The remainder of Mr. Perry's claims-that is, those few claims that may be seen as pertaining to the validity of the plea agreement itself-are without factual merit. These contentions fall squarely within the issues the Court expressly discussed with Mr. Perry. For example, Mr. Perry objects that his counsel did not discuss with him paragraph nine of the plea agreement, which related to Mr. Perry's stipulation to the use of the dismissed counts in the relevant conduct determination. This is in direct contrast to Mr. Perry's statements during his colloquy with the Court, however. The Court specifically discussed with Mr. Perry the contents and implications of paragraph nine. (docket # 38 at 21). After describing that portion of the agreement to Mr. Perry, the Court then asked, "Have you had a chance to talk that concept of relevant conduct through with your counsel?" (docket # 38 at 21) Mr. Perry responded, "Yes, Your Honor." ( Id.) The Court then asked, "All right. Any questions about that?" Mr.

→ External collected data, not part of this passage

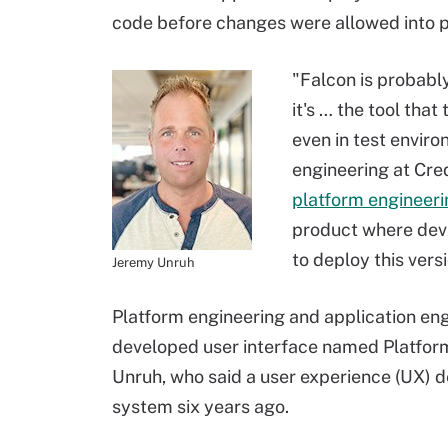
code before changes were allowed into p
"Falcon is probabl
it's … the tool tha
even in test enviro
engineering at Cre
platform engineeri
product where deve
to deploy this vers
Jeremy Unruh
Platform engineering and application eng
developed user interface named Platform 
Unruh, who said a user experience (UX) de
system six years ago.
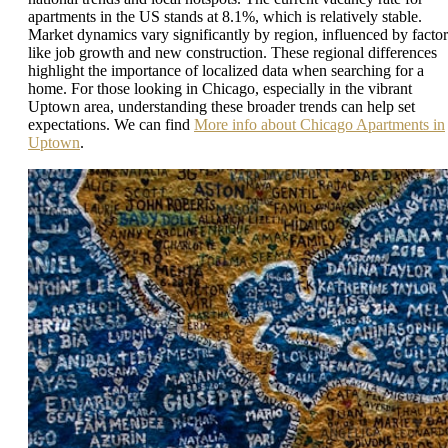
apartments in the US stands at 8.1%, which is relatively stable.
Market dynamics vary significantly by region, influenced by factor
like job growth and new construction. These regional differences
highlight the importance of localized data when searching for a
home. For those looking in Chicago, especially in the vibrant
Uptown area, understanding these broader trends can help set
expectations. We can find
More info about Chicago Apartments in
Uptown
.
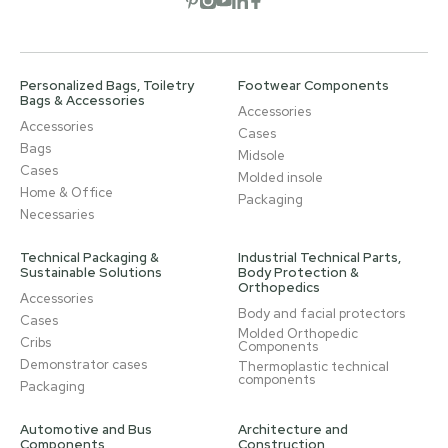
Personalized Bags, Toiletry
Footwear Components
Bags & Accessories
Accessories
Accessories
Cases
Bags
Midsole
Cases
Molded insole
Home & Office
Packaging
Necessaries
Technical Packaging &
Industrial Technical Parts,
Sustainable Solutions
Body Protection &
Orthopedics
Accessories
Body and facial protectors
Cases
Molded Orthopedic
Cribs
Components
Demonstrator cases
Thermoplastic technical
components
Packaging
Automotive and Bus
Architecture and
Components
Construction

Perry responded, "No." ( Id.) The Court then restated its explanation of the relevant-conduct issue, stating, "So even if later on we get to a part of this agreement where Counts 2 through 8 of the Indictment are going to be dismissed by the government at the time of sentencing, the conduct that's described there could still be a part of the Court's sentencing consideration." ( Id. at 21-22) When asked again if he understood that portion of the agreement, Mr. Perry again responded, "Yes." ( Id. at 22) The Court had similar discussions with Mr. Perry regarding each part of the plea agreement, and to each part, Mr. Perry affirmed that he had discussed the issues with his counsel, that he understood the terms and the nature of the plea agreement, and that he did not have any questions regarding the agreement. Accordingly, Mr. Perry's claims for relief that could pertain to the validity of the plea agreement must be denied as without substantive merit.
ACCORDINGLY, IT IS ORDERED that Petitioner's motion for resentencing (docket # 1) is DENIED.